Robots
This is an example of how my side of the robot table divided up the building and coding work
Red Side example: All of us coded a mission - Sid and Elizabeth worked on Red 3 attachment pick ups and drop offs, as well as coding and reliability testing the run. Eve and Sully worked on Red 4 attachment pick ups and drop offs as well as coding and reliability. Similar thing happened with the blue side team. When we needed to crossover to get some extra testing done or a new set of eyes on a problem actuating a mission consistently, we did that.
These are examples of software we had to learn to do our project
This is how our team shared the project this season
We shared our project with experts through zoom meetings.
We shared our project with our community at school events like the halloween party and will share with students in a 1st grade classroom.
This is how your iterations and the work to be done was tracked for robot and project and how you made sure it was ready for competition.
Project and Robot Log.
Kanban chart for tasks that were not done yet but needed to be done by a particular competition date.
Provide an example for the competition you are currently at.
This is your problem statement in one sentence and this is why you believe is important to the study of archeology.
An artifact may deteriorate if it is removed from its original climate, causing important data to get lost.
We talked to multiple archeologists and they confirmed that the riskiest part of excavation was getting the artifacts out of the ground, safely in a container and labeled, and to the research facility.
This is the tool we used to model our robot and attachments and this is why we used that tool.
Studio 2.0 was used to model our robot and attachments. We use this tool to record how we built our attachment in case it breaks, and also have used it in the past to find mistakes
This is how we came up with our project idea
Each teammate researched an area of archeology, found a problem statement found existing solutions. We then voted on which problem statements were most interesting to us. We down selected to 3 problems, found that 1 was most problematic for the archeologist we talked to, and that is the one we chose.
This is how we interacted with the FIRST community this season.
We taught 5 teams how to code by supporting the rookie quick start.
We organized the Elmbrook kick-off meeting and marched with all Elmbrook teams in the parade.
Elizabeth supported a judging presentation at the Better Together conference.
This is an example of a problem we had to solve with our project idea - technical issue
Iteration –
This is our solution, in 3 sentences
Solution
This is how we use sensors in our robot design and game
We use gyro for precise turns, ensuring our robot drives straight even if the attachment is slightly imbalanced
We use color sensors to position the robot when coming out of blue base, to align the robot midrun before a next mission to correct for errors
We use the timing sensor to calibrate just-right wait times for our broadcast messaging
This was our project plan
Project Plan – Narrowed our problem statements down to one that we felt had the most impact on our experts. Came up with a prototyping plan and set up tasks in the Kanban chart. Separated out into teams to test different ideas – for example the cushioning of the artifact or the temperature regulation. Then we started to merge these ideas together into scaled prototypes to see what other issues might come up.

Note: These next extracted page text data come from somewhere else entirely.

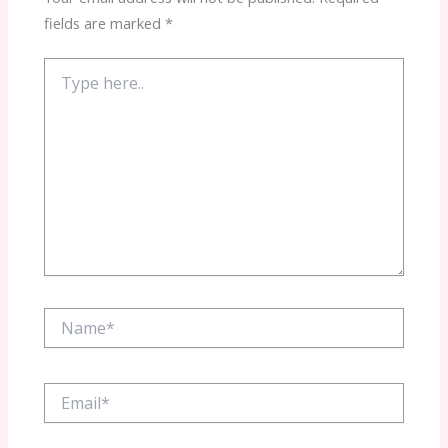
fields are marked
*
Type
here..
Name*
Email*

This is an example of outreach, beyond robotics.
We are collecting acts of kindness for Daniel Gives Back charity to honor his memory and promote gracious professionalism at FIRST events.
This is an example of an attachment we had to iterate constantly
We had to iterate the levers for the flag drop multiple times. The original flag drop lever had issues releasing the flag so we created slots around it to fix that. Then the gearing caused the flag to drop too hard on the mat, causing it to bounce, so we had to adjust that gearing to use a worm gear so it was more controlled.

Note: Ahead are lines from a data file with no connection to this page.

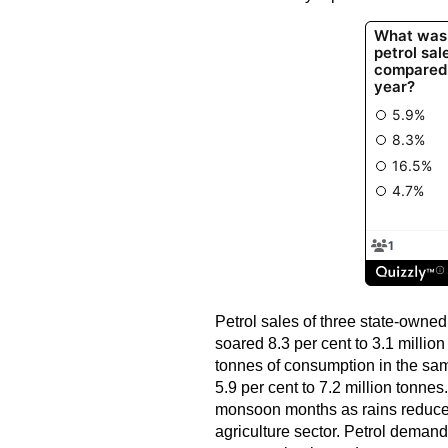
Petrol sales of three state-owned 
soared 8.3 per cent to 3.1 milli
tonnes of consumption in the sa
5.9 per cent to 7.2 million tonne
monsoon months as rains reduce
agriculture sector. Petrol deman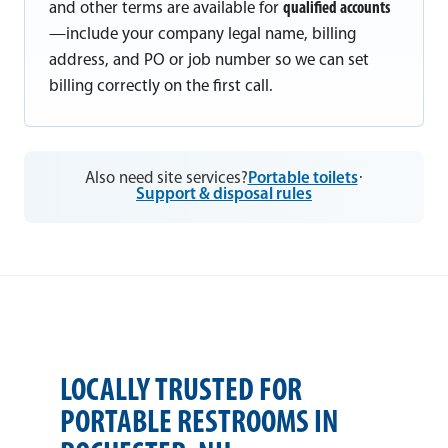
and other terms are available for
qualified accounts
—include your company legal name, billing
address, and PO or job number so we can set
billing correctly on the first call.
Also need site services?
Portable toilets
·
Support & disposal rules
LOCALLY TRUSTED FOR
PORTABLE RESTROOMS IN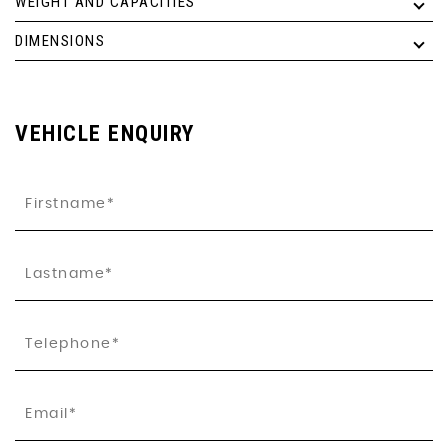
WEIGHT AND CAPACITIES
DIMENSIONS
VEHICLE ENQUIRY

This is how our solution is unique
Climate controlled transportation boxes do not exist for archeologists - current solution is bagging the materials which can lead to damage to the artifacts.
Existing solutions are not stackable
Our transporting device is unique because it is climate controlled, has removable dividers to house different sized artifacts, is meant to be portable and stackable. This solution is not available on the dig today.
Our Robot has these features and this is why they are important
New Rubber wheels with better traction – a lot less jerking / lunging than last year
Rubber Wheels - for better traction
Small, compact - to fit into small spaces
Two discs at the back - for quick north/south alignment
Two motors up front - so we can complete all mission model parts at once - its easy to plop on and take off attachments.
Robot is flat and sleek, 17% smaller than last year’s robot so it fits in tighter spaces.
These are the skills we had to learn to make our project
Circuit and schematic design
Python
3D printing
Power tool use
Bonding dissimilar materials together
Cooling strategies
Pottery
Sewing
This is how we found our experts
Expert use
This is an example of a particularly challenging code problem that impacted robot performance
Our Blue Run 1 had a particularly challenging time getting into position for the artifact mission. We used color sensing to get out of base and get positioned before we turned the wheel towards the mission to improve reliability. We also played with the gain on the drive straight myblock and speed to control the robot motion better.
This is a description of our most innovative attachment
The Grab and go uses a rack and pinion to push the ship up, it uses a gravity slide to drop the flag in the model, and it uses a passive post to pull the sand down. We use a combination of 3 different actuation methods to complete this mission in 10 seconds.
This is was our robot game strategy
Our intention is to complete all parts of all missions
We want to ensure our missions are 90% accurate so that we can achieve 80% accuracy on game day (9/10 tries rule)
We plan our runs to cross the mat once and to move in a circular motion so there isn't a lot of travel without mission actuation
We spend as little time as base in possible by using gravity based attachments (motors are pointing up)
This is how you used your experts to improve your project design
Technical experts - to get past a functional problem with the prototype
Technical experts - to confirm our strategy made sense and was manufacturable
Archeologists - to define what they needed, and if what we built would actually solve their problem
This is how we show inclusion during the project and Robot design process.
Inclusion – We divided tasks into our Kanban chart and made sure everyone had a role. We would share what we had completed at our Wednesday meetings. If someone were stuck on a task we would swarm on the task to make it happen.
This is how I knew that the project improved over time.
This is how I new that the robot improved over time.
Project: Users would use our prototype over what they already use on site because it would improve their experience. Also, technical experts confirmed that our strategy for making the box was possible. Also that the cost of the box was acceptable to the user.
Robot: Could see that physical or code improvements would meet the 9/10 rule. We could see that improvements saved us time (points earned/time metric). We could see time in base reduced so we had better control over our operator movements.
This is why our robot is innovative
Our Robot was designed from scratch to have a smaller size than the ADB, have capability to run attachments on 3 sides of the robot, and have plug and play features to keep the time in base short.
We created our attachments to be multi function so that we didn't have to continue to return back to missions to do each part.